States with extra rules run the risk that insurers won’t participate in their exchanges, says Ana Gupte, an analyst with Sanford C. Bernstein & Co. in New York.
“I’m sure the insurance industry will go in with good faith of wanting to play everywhere they possibly can, but they can always reduce their effort and involvement over time,” she says. “It’s a balance, because you do want the large publicly traded players and the big Blue Cross Blue Shield to of course all be there, in addition to the smaller not-for-profits.”
A majority of the remaining 50 states may let the federal government run the markets or choose to provide services such as consumer assistance in a partnership with the federal government.
Twenty-two governors already have sent notice that they won’t build their own exchanges. The rest have until Friday to decide.
No more than three or four additional states are expected to build exchanges themselves, according to estimates made by Bryce Williams, a managing director at the consulting company Towers Watson.
Nationwide, health plans will be required to meet certain minimum qualifications for participating in the exchanges, such as offering sufficient networks of doctors and hospitals and meeting federal limits on out-of-pocket costs. The law lets states set additional rules.
In states that already have many competing health plans, “the exchange can afford to be a little more selective, versus a state where there aren’t that many health plans, or the politics are such that they don’t believe in as active a state role,” says Jon Kingsdale, a former executive director at the Massachusetts’ health exchange and a managing director at Wakely Consulting Group, an adviser for five of the six states that won approval.
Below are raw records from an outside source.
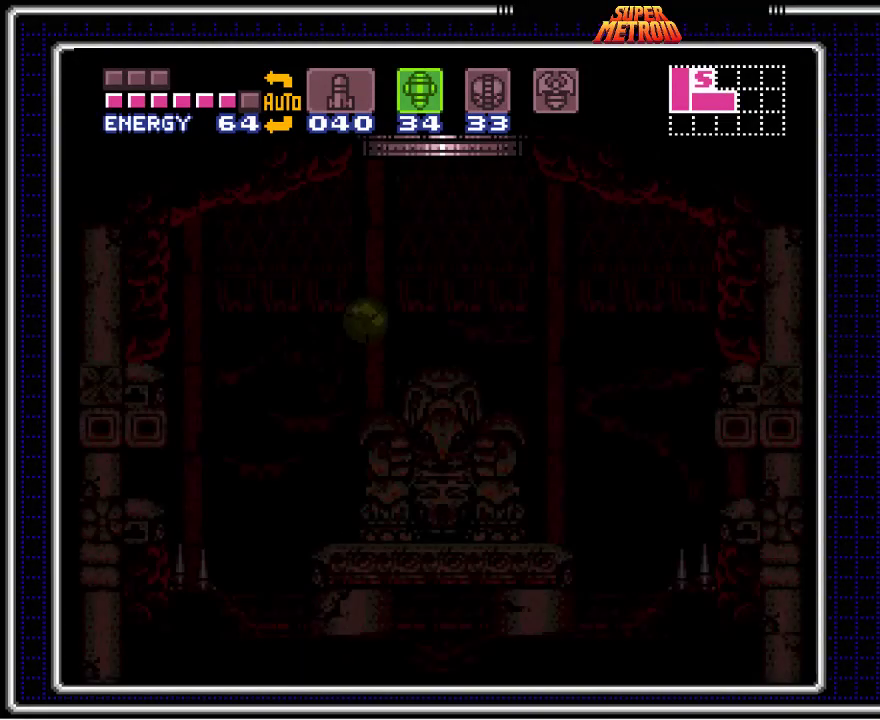
{"buttons": ["B", "DPAD_LEFT"], "events": []}
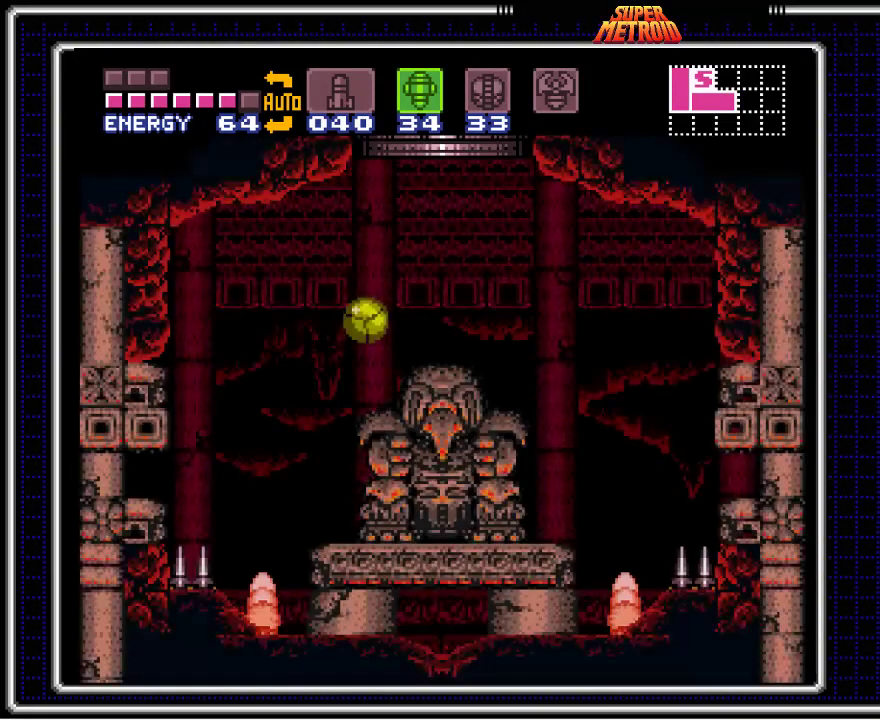
{"buttons": ["B", "DPAD_LEFT"], "events": []}
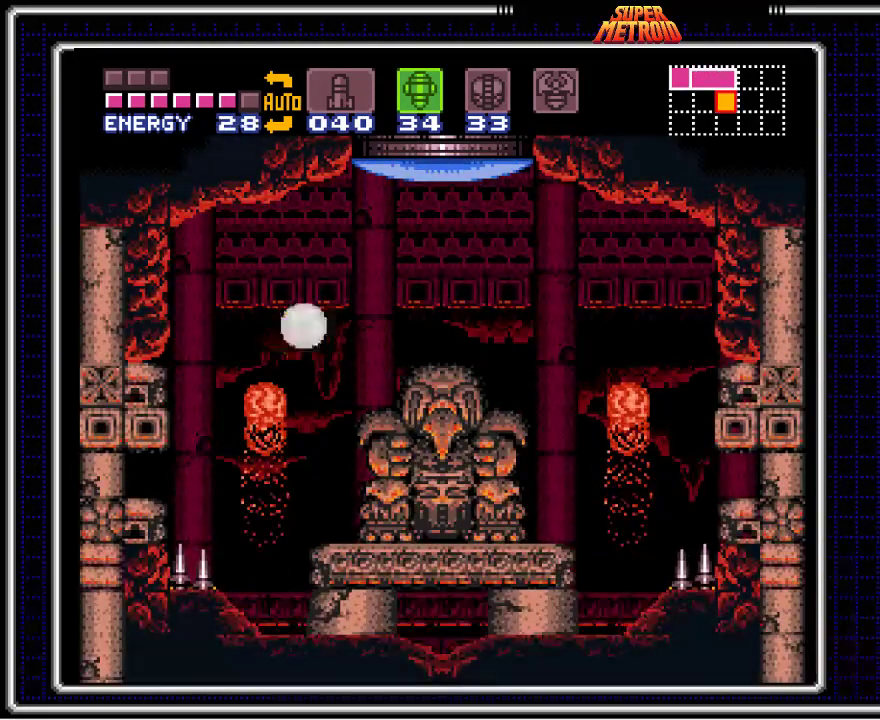
{"buttons": ["B", "DPAD_LEFT"], "events": []}
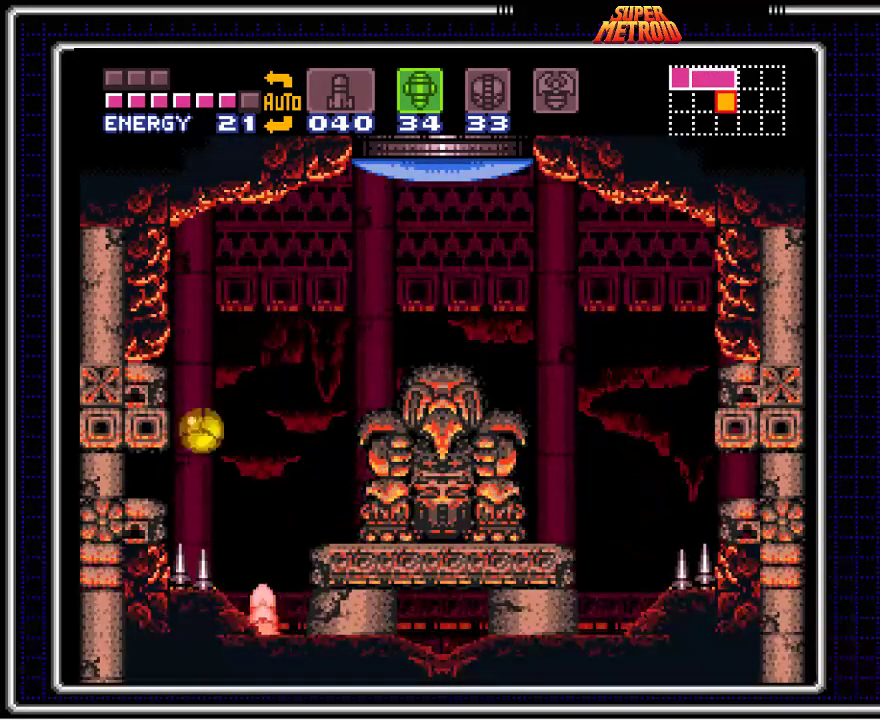
{"buttons": ["B", "DPAD_LEFT"], "events": [[167, "X", "down"], [283, "X", "up"]]}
Maryland may establish stricter rules aimed at driving down health care costs, “at the point we have the market behind us,” Pearce says. The state’s marketplace has already drawn interest from 10 companies, including UnitedHealth and Aetna Inc., and will be open to any plan that meets the federal minimum rules, with a few technical modifications, until at least 2016, she says.
Connecticut will require all health plans to commit to sell plans in its exchange for at least two years, and they face a two-year “lockout” period if they exit the exchange, says Counihan, the CEO of the state’s exchange. Plans will also have to include at least 90% of the state’s federally funded health clinics in their networks, a rule aimed at protecting low-income people, he says.
Massachusetts’s Health Connector, the exchange that has operated in that state since 2006, has added carriers even as it imposed rules that include requiring insurers to offer standard benefit packages, says Glen Shor, the executive director.
“We work very closely with all of our insurers to structure rules that empower consumers but make it as easy as possible for insurers to work with us,” Shor says. “It is a delicate balance to strike.”